Work instruction: Gather each line in the listing below that contains the word "across".

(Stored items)

========================================================================

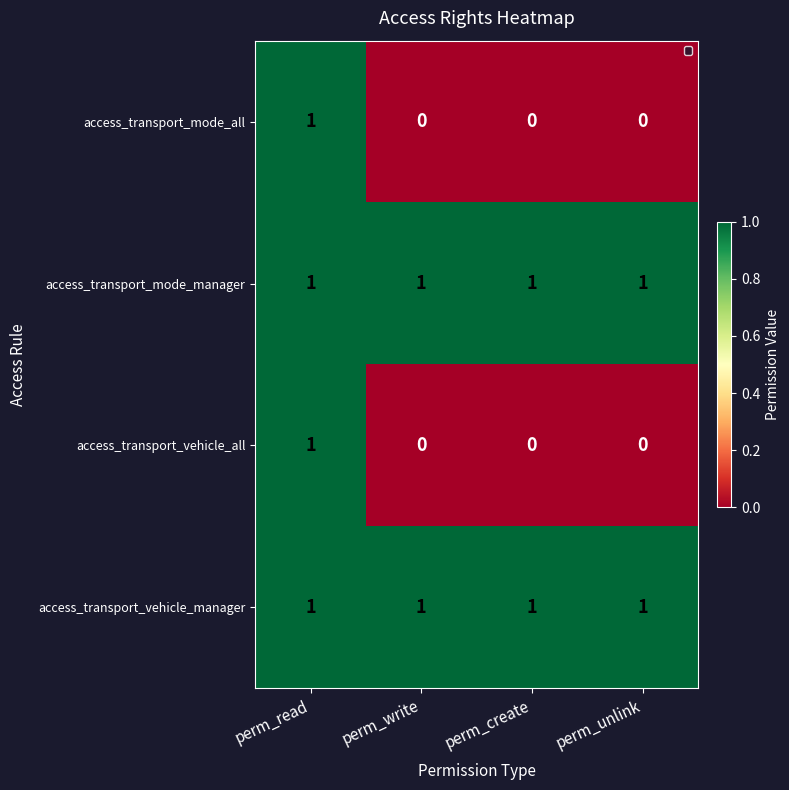

The access_transport_mode_all series shows 2 at perm_read. True or false?

False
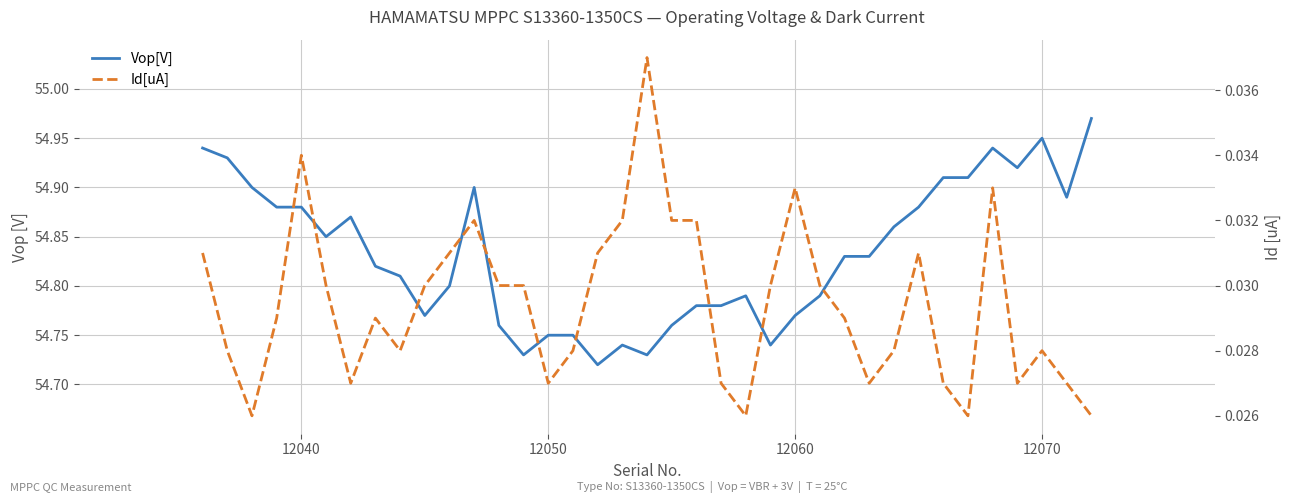

What is the sum of all Id[uA] values?

1.1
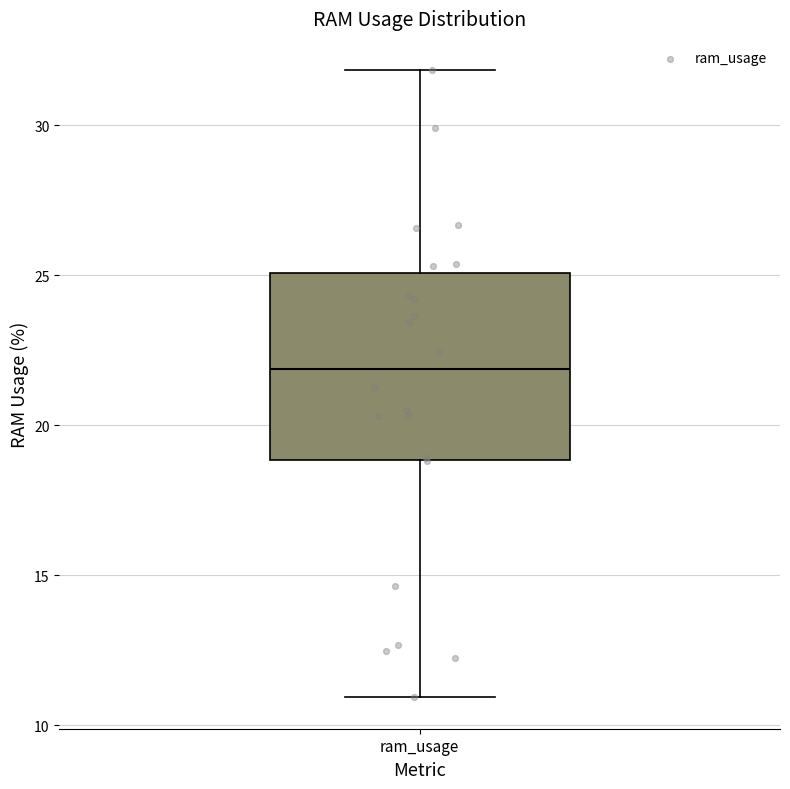

Read this box plot against the y-axis: the position of the median line, the range covered by the box, and the ends of both whiskers. The values are not printed on the chart, so give them approximately, as read against the axis.

median 22, box 19 to 25, whiskers 11 to 32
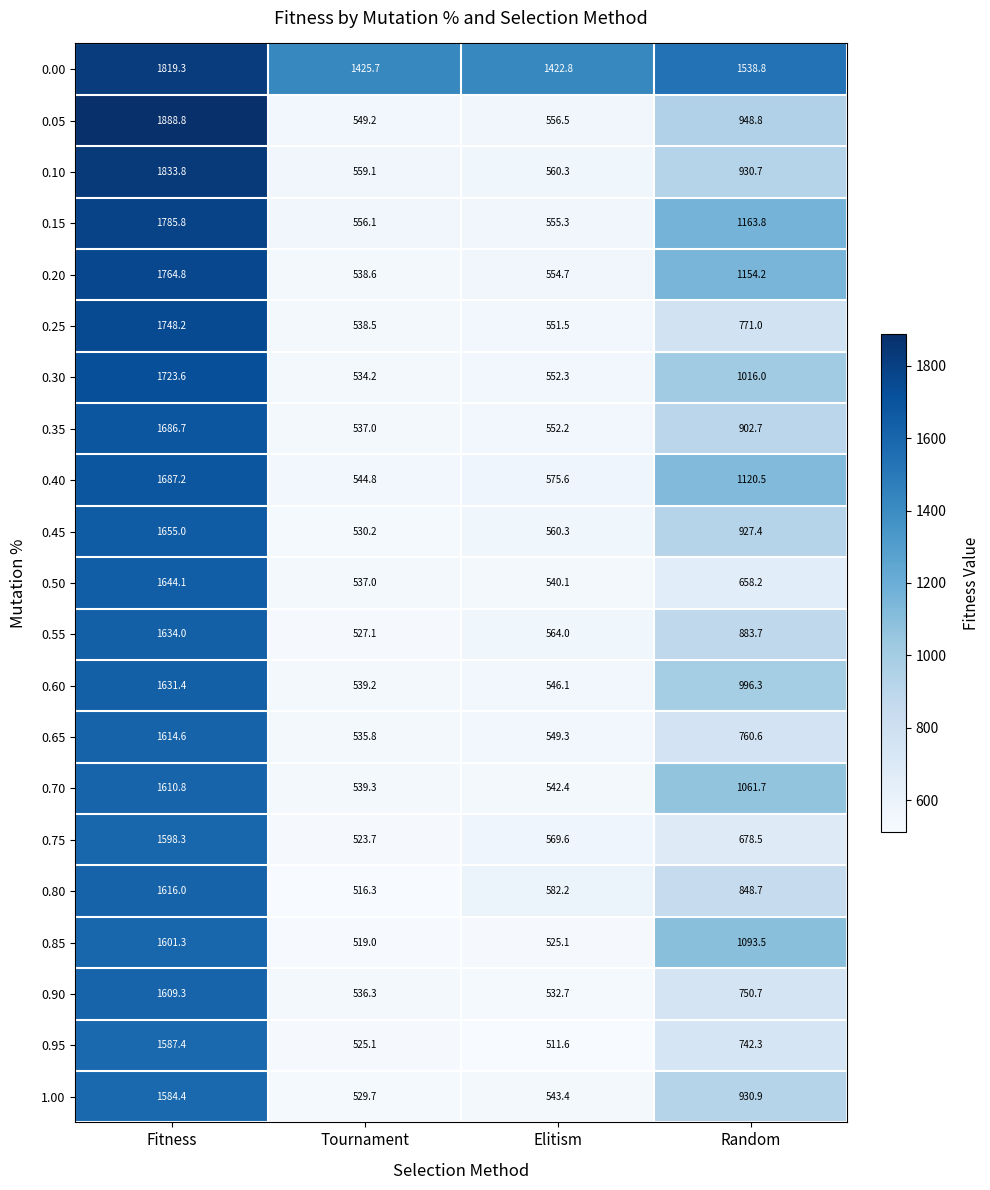

At which category does the chart reach its minimum across all series?

Elitism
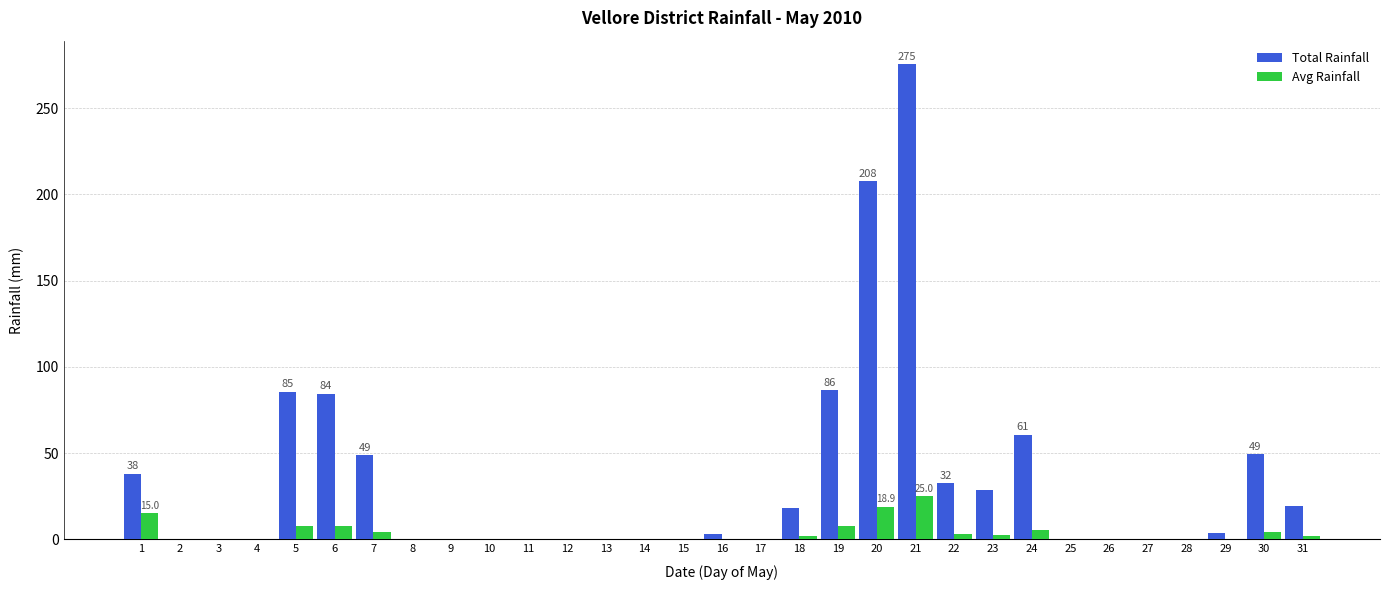

At which category does the chart reach its peak across all series?

21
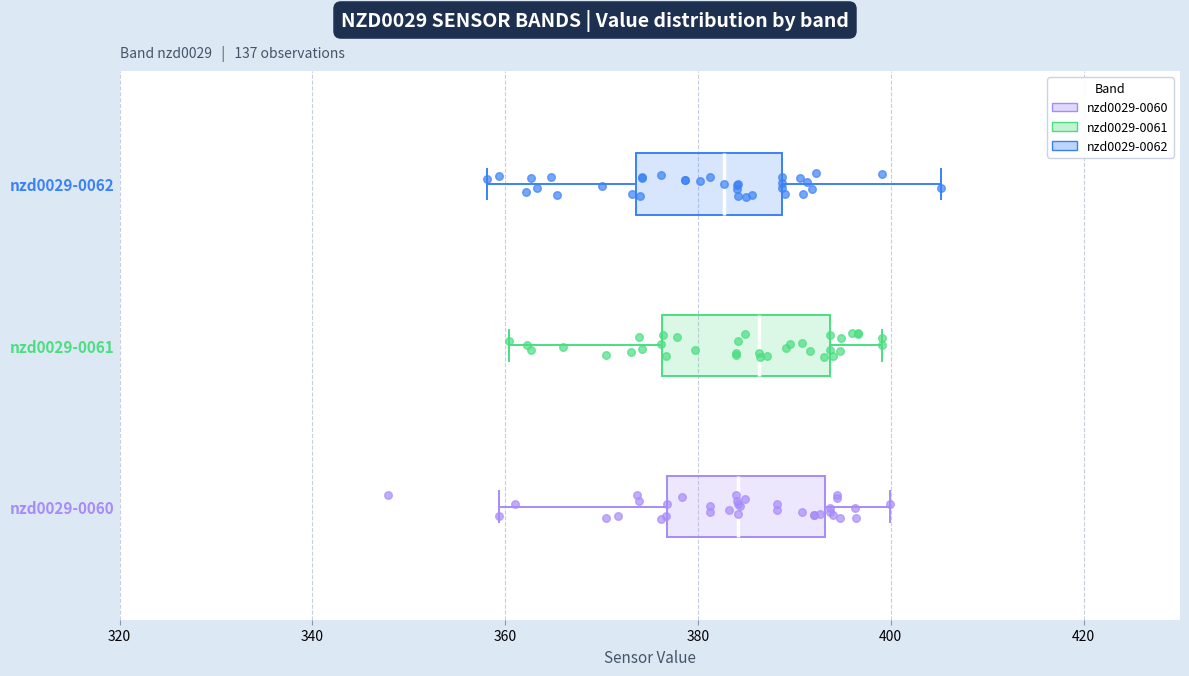

Reading bottom to top, read every box against the x-axis: the position of its median line, the range the box covers, and the ends of its whiskers. The values are not printed on the chart, so give them approximately, as read against the axis.

nzd0029-0060: median 384, box 376 to 394, whiskers 360 to 400
nzd0029-0061: median 386, box 376 to 394, whiskers 360 to 400
nzd0029-0062: median 382, box 374 to 388, whiskers 358 to 406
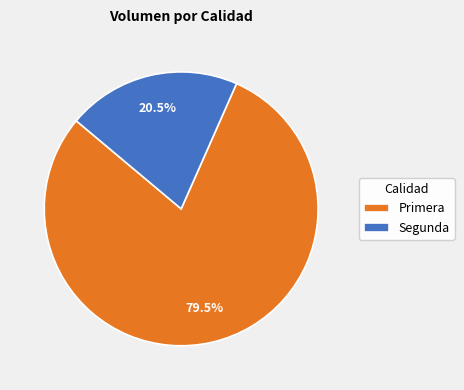

Between Primera and Segunda, which is larger?

Primera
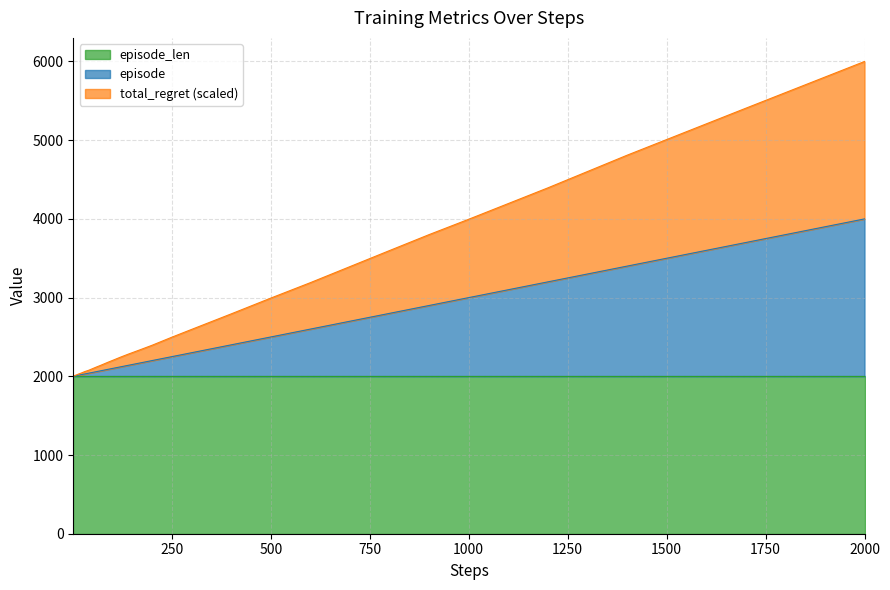

At which category is the sum across all series the highest?

2000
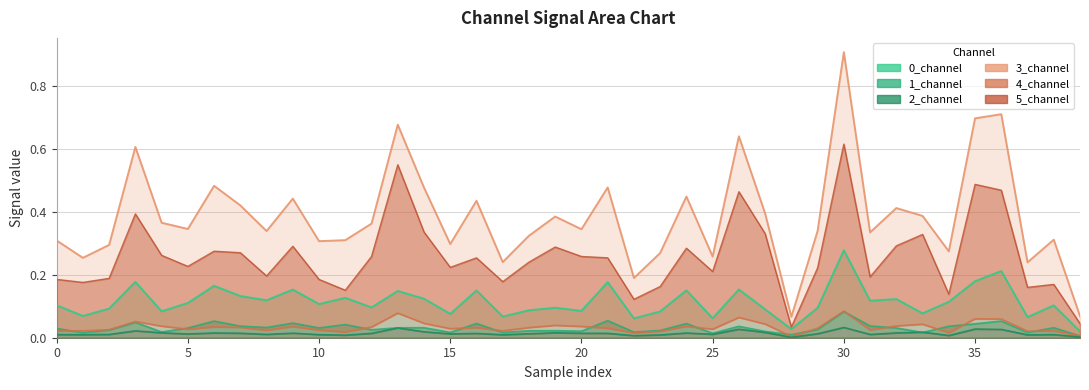

True or false: 2_channel and 0_channel cross at least once.

False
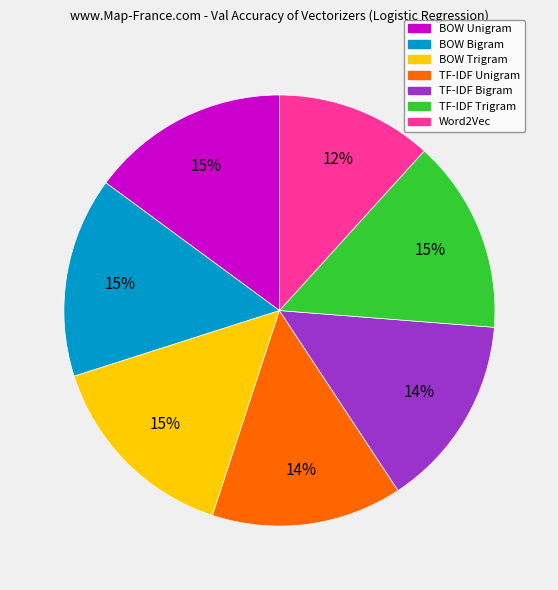

Is there any slice that represents more than half of the pie?

No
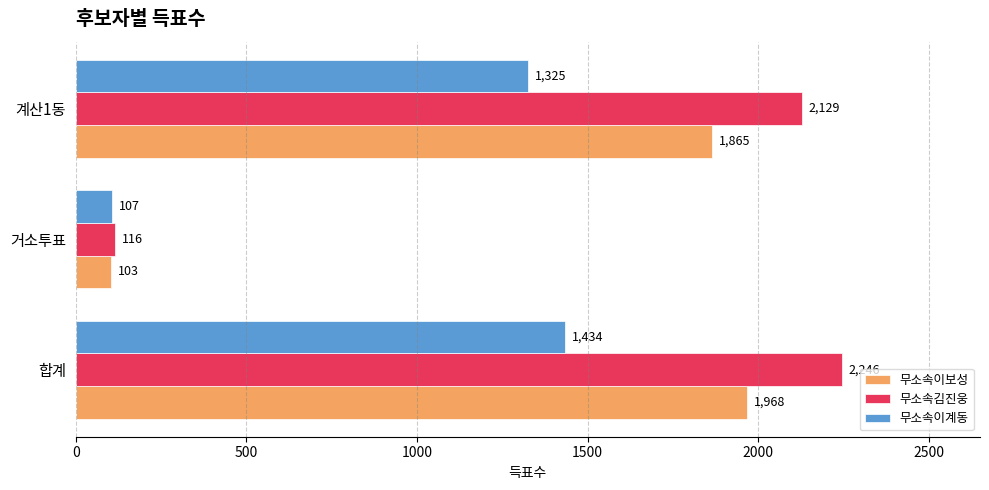

Rank the series by their average value, from highest to lowest.

무소속김진웅, 무소속이보성, 무소속이계동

========================================================================

Solution for this task:
At which category does the chart reach its minimum across all series?
At which category does the chart reach its peak across all series?
At which category is the sum across all series the highest?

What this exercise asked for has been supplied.